I hate when people objectify their artistic biases. Some people essentially transform their subjective tastes on film or literature into objective systems for evaluating film or literature.

One reason I embrace Reader-Response Criticism is because it recognizes that the reader plays a role in understanding a work of literature. By accepting the reader's role, a Reader-Response Critic admits to biases in interpretation. Awareness of these biases leads to useful interpretations. Naively pretending that biases do not exist is not a helpful way to interpret art.

Adaptation: staying true to the spirit, not the letter
One of the most memorable scenes in the film One Flew Over the Cuckoo's Nest occurs when McMurphy gets Chief Bromden to play basketball.

This scene doesn't really occur in the book. McMurphy briefly gets the men on the ward to form a basketball team, but it is short-lived and doesn't feature McMurphy doing much with Chief Bromden.
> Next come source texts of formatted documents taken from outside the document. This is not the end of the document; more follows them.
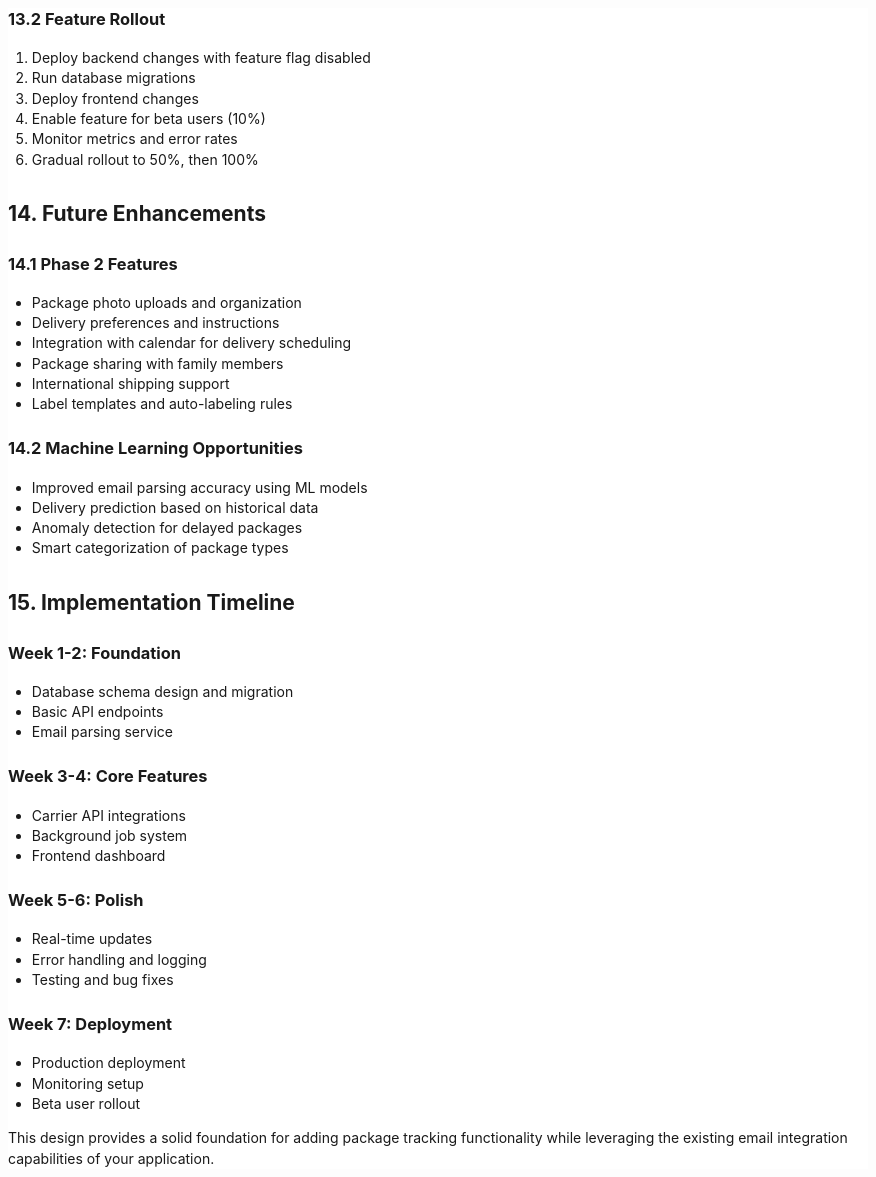 ### 13.2 Feature Rollout
1. Deploy backend changes with feature flag disabled
2. Run database migrations
3. Deploy frontend changes
4. Enable feature for beta users (10%)
5. Monitor metrics and error rates
6. Gradual rollout to 50%, then 100%

## 14. Future Enhancements

### 14.1 Phase 2 Features
- Package photo uploads and organization
- Delivery preferences and instructions
- Integration with calendar for delivery scheduling
- Package sharing with family members
- International shipping support
- Label templates and auto-labeling rules

### 14.2 Machine Learning Opportunities
- Improved email parsing accuracy using ML models
- Delivery prediction based on historical data
- Anomaly detection for delayed packages
- Smart categorization of package types

## 15. Implementation Timeline

### Week 1-2: Foundation
- Database schema design and migration
- Basic API endpoints
- Email parsing service

### Week 3-4: Core Features
- Carrier API integrations
- Background job system
- Frontend dashboard

### Week 5-6: Polish
- Real-time updates
- Error handling and logging
- Testing and bug fixes

### Week 7: Deployment
- Production deployment
- Monitoring setup
- Beta user rollout

This design provides a solid foundation for adding package tracking functionality while leveraging the existing email integration capabilities of your application.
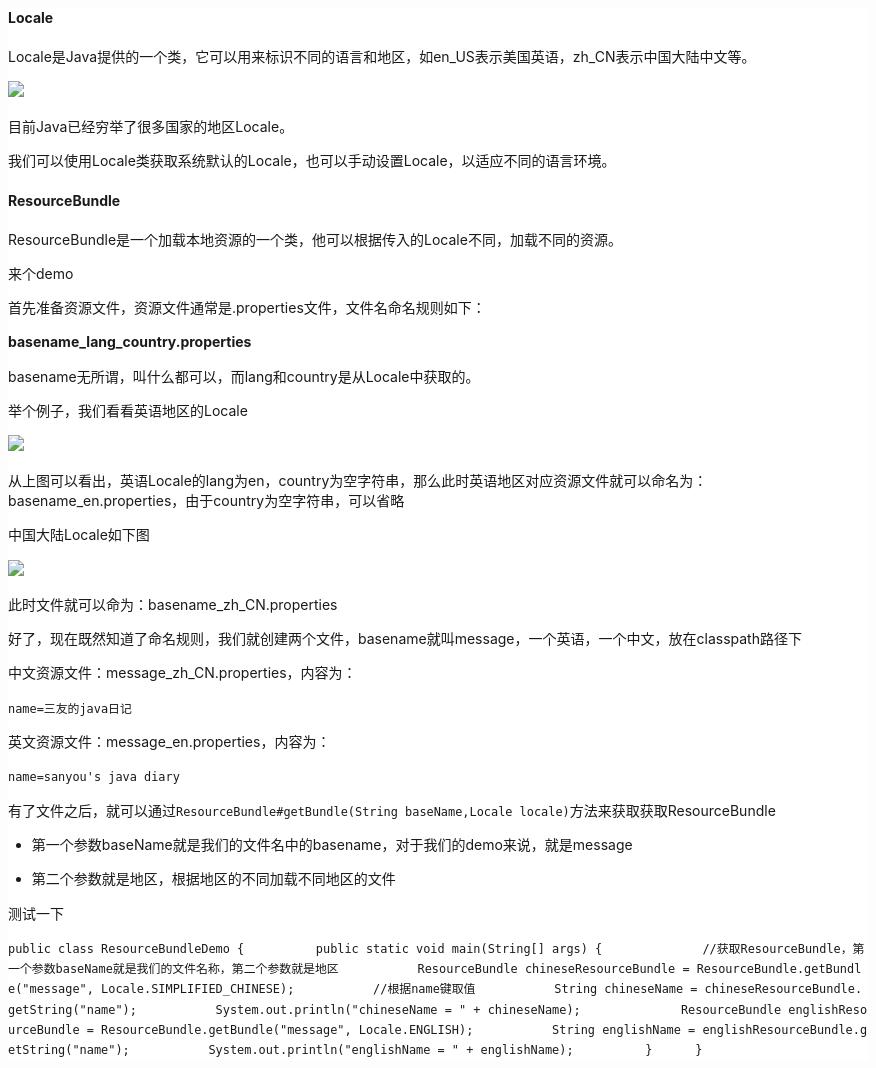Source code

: #### Locale

Locale是Java提供的一个类，它可以用来标识不同的语言和地区，如en\_US表示美国英语，zh\_CN表示中国大陆中文等。

![](https://files.mdnice.com/user/33004/d9a20c96-898e-43d1-892e-3d9c165da922.png)

目前Java已经穷举了很多国家的地区Locale。

我们可以使用Locale类获取系统默认的Locale，也可以手动设置Locale，以适应不同的语言环境。

#### ResourceBundle

ResourceBundle是一个加载本地资源的一个类，他可以根据传入的Locale不同，加载不同的资源。

来个demo

首先准备资源文件，资源文件通常是.properties文件，文件名命名规则如下：

**basename\_lang\_country.properties**

basename无所谓，叫什么都可以，而lang和country是从Locale中获取的。

举个例子，我们看看英语地区的Locale

![](https://files.mdnice.com/user/33004/25792a0a-d3ea-47f0-8f8f-5df4eaf3ebb9.png)

从上图可以看出，英语Locale的lang为en，country为空字符串，那么此时英语地区对应资源文件就可以命名为：basename\_en.properties，由于country为空字符串，可以省略

中国大陆Locale如下图

![](https://files.mdnice.com/user/33004/acd96e3c-e312-4883-abf2-c0e8a03cc8c2.png)

此时文件就可以命为：basename\_zh\_CN.properties

好了，现在既然知道了命名规则，我们就创建两个文件，basename就叫message，一个英语，一个中文，放在classpath路径下

中文资源文件：message\_zh\_CN.properties，内容为：

`name=三友的java日记`

英文资源文件：message\_en.properties，内容为：

`name=sanyou's java diary`

有了文件之后，就可以通过`ResourceBundle#getBundle(String baseName,Locale locale)`方法来获取获取ResourceBundle

*   第一个参数baseName就是我们的文件名中的basename，对于我们的demo来说，就是message
    
*   第二个参数就是地区，根据地区的不同加载不同地区的文件
    

测试一下

`public class ResourceBundleDemo {          public static void main(String[] args) {              //获取ResourceBundle，第一个参数baseName就是我们的文件名称，第二个参数就是地区           ResourceBundle chineseResourceBundle = ResourceBundle.getBundle("message", Locale.SIMPLIFIED_CHINESE);           //根据name键取值           String chineseName = chineseResourceBundle.getString("name");           System.out.println("chineseName = " + chineseName);              ResourceBundle englishResourceBundle = ResourceBundle.getBundle("message", Locale.ENGLISH);           String englishName = englishResourceBundle.getString("name");           System.out.println("englishName = " + englishName);          }      }   `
However, this scene stays true to the spirit of the book, and simply makes the development in the novel visual. In the book, Chief Bromden gradually develops sanity, pride, independence, courage, and strength thanks to McMurphy. It is difficult to film the first person narration of Chief Bromden, thus difficult to show this slow development. The film simply includes this scene to make visual and brief the long development of the novel. In two scenes, we see Bromden (and all the men of the ward) grow and change.
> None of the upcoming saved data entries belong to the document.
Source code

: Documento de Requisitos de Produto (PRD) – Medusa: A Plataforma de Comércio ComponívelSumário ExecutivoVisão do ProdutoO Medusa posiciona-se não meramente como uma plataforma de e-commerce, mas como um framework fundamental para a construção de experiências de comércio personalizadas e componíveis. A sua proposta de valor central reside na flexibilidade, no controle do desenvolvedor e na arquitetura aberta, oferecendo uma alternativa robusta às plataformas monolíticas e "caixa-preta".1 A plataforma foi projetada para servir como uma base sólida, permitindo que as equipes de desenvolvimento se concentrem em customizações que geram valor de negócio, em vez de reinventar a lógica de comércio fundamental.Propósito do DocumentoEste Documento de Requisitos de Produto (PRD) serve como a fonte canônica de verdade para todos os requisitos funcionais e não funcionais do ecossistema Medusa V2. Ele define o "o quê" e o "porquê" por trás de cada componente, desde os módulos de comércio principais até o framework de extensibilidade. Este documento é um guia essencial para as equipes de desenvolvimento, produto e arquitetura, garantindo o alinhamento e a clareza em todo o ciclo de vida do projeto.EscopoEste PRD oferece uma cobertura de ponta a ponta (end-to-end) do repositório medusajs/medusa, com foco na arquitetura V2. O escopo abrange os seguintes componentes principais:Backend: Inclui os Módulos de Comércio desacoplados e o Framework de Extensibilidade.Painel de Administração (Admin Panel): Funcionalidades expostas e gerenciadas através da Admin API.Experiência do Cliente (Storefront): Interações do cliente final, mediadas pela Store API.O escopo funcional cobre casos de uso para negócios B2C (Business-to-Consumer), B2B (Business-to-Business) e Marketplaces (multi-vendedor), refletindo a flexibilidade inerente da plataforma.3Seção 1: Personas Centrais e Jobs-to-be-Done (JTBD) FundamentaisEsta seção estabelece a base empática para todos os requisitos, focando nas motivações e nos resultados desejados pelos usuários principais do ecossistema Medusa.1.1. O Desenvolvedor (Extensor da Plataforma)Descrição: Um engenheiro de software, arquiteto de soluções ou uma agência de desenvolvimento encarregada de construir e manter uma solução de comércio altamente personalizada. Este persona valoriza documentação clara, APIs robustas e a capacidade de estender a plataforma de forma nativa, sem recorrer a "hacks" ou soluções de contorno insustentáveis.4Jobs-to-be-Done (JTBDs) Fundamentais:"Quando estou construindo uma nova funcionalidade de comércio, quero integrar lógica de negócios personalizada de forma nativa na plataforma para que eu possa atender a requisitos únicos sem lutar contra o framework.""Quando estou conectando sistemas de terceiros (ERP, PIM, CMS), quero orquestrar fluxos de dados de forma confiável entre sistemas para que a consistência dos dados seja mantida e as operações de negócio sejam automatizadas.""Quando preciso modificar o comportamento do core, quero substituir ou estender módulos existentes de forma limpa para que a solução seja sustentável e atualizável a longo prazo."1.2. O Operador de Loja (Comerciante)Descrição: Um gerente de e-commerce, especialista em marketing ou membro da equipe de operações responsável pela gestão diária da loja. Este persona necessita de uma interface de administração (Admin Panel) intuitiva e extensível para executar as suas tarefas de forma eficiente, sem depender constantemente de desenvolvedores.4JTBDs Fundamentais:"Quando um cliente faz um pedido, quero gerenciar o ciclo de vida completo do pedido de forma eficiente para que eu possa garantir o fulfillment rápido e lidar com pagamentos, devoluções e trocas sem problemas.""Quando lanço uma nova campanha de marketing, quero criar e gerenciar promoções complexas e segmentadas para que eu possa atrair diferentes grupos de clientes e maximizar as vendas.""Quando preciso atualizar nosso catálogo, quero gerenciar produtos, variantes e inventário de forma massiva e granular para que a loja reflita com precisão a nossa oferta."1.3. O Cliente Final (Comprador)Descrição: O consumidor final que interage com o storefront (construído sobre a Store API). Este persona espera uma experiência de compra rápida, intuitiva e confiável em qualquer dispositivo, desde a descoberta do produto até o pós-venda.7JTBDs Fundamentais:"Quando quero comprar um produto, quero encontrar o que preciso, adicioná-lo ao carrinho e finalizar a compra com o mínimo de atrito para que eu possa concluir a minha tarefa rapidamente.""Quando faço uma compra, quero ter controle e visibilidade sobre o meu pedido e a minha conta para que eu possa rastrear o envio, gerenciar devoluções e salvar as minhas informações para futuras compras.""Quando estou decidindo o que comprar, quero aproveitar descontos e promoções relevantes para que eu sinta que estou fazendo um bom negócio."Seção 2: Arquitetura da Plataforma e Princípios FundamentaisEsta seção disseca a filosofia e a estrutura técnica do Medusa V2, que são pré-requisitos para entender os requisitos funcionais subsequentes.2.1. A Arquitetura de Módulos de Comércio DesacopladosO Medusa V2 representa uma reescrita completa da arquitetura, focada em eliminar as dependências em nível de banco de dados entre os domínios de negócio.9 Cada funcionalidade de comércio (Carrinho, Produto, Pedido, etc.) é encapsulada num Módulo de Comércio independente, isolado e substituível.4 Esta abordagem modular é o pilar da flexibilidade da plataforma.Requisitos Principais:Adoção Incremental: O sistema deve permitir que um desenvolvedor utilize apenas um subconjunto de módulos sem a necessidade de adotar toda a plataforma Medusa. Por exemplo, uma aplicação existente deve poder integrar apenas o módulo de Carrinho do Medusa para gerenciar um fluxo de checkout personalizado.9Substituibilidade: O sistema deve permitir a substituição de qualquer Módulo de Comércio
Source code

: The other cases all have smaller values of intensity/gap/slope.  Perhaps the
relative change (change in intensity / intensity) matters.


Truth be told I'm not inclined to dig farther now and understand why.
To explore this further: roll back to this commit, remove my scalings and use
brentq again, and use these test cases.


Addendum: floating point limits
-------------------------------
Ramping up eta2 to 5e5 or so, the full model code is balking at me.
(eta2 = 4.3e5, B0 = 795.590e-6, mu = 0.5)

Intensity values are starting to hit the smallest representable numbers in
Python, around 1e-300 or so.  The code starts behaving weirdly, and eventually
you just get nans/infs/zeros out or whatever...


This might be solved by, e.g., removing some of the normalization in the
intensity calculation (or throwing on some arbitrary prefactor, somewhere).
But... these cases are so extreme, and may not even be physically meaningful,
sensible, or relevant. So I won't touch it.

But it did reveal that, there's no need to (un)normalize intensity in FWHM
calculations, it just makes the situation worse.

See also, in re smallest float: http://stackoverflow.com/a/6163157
Film adaptations must simply find ways to show us things that only the depth of a novel can truly provide. The novel offers an experience no other artform is capable of. Good adaptations (such as Cuckoo's) show this depth effectively; bad adaptations fail.

Gender construction
I spend an inordinate amount of time considering the meaning of gender identity and behavior. I believe that gender is largely socially constructed, but I also believe it would be foolish to ignore scientific knowledge of biology and chemistry. It is extremely difficult to separate social construction of gender from biological differences between men and women. Perhaps it is impossible. I've found Deborah Blum's "The Gender Blur: Where does Biology End and Society Take Over?" an interesting starting point to reflect on these issues.


Old themes are not new
I don't mind that movies like "Down in the Valley" get made, but do we really have to pretend that a film deconstructing the mythology of the Western is something new and edgy? You want to deconstruct the Western, you can start with The Wild Bunch and High Plains Drifter and Blazing Saddles and pretty much every Western made since. Let's not contend that such an effort is something dark and newly necessary.
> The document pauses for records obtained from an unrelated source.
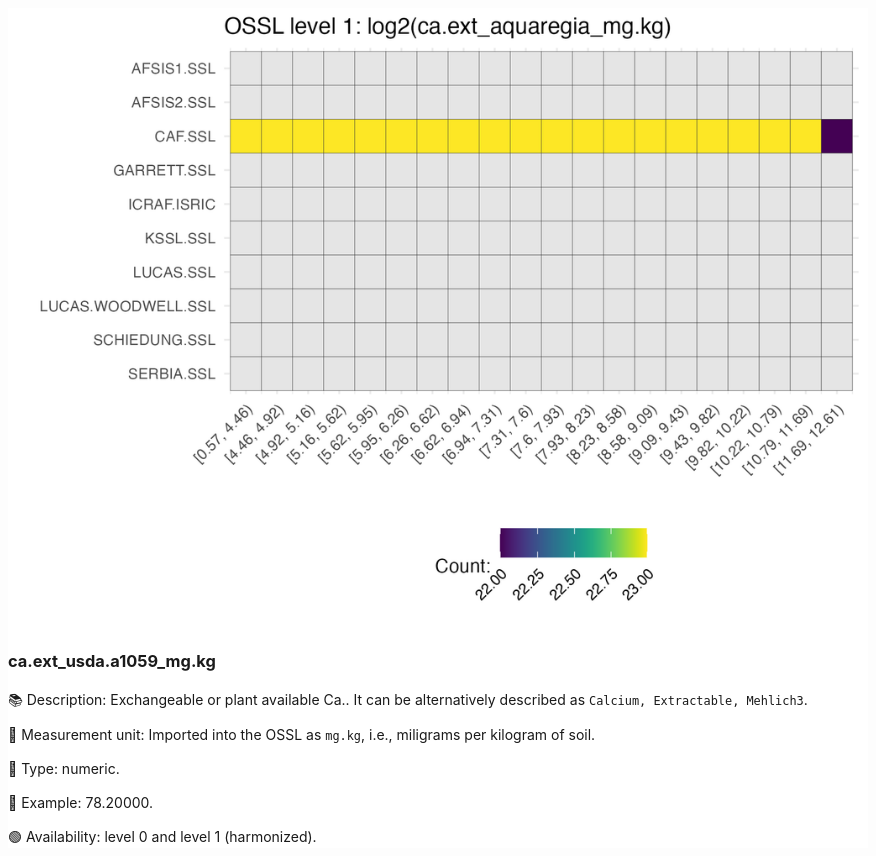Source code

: <img src="./heatmap_v1.2/heatmap_L1_ca.ext_aquaregia_mg.kg.png" heigth=100% width=100%>


### ca.ext_usda.a1059_mg.kg

📚 Description: Exchangeable or plant available Ca.. It can be alternatively described as `Calcium, Extractable, Mehlich3`.

📐 Measurement unit: Imported into the OSSL as `mg.kg`, i.e., miligrams per kilogram of soil.

🔢 Type: numeric.

📖 Example: 78.20000.

🟢 Availability: level 0 and level 1 (harmonized).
Furthermore, let's not pretend that what Ed Norton has to say about the film is something new and edgy and dark, either. He says the movie

"is about the lack of a spiritual center, the lack of authenticity, and about a person needing a fantasy to escape the banality of modern existence. It's about a person saying, 'The way we live is so inauthentic, the spirit of things is gone.' It's the desire to escape the constraints of modern pavement."

Are we talking about T. S. Eliot's "The Wasteland" here? Or any number of movies made in the last 40 years? Seriously, start picking out movies you've seen that this passage could be describing.

Nothing irks me more than those who act like something derivative and done is something new and creative.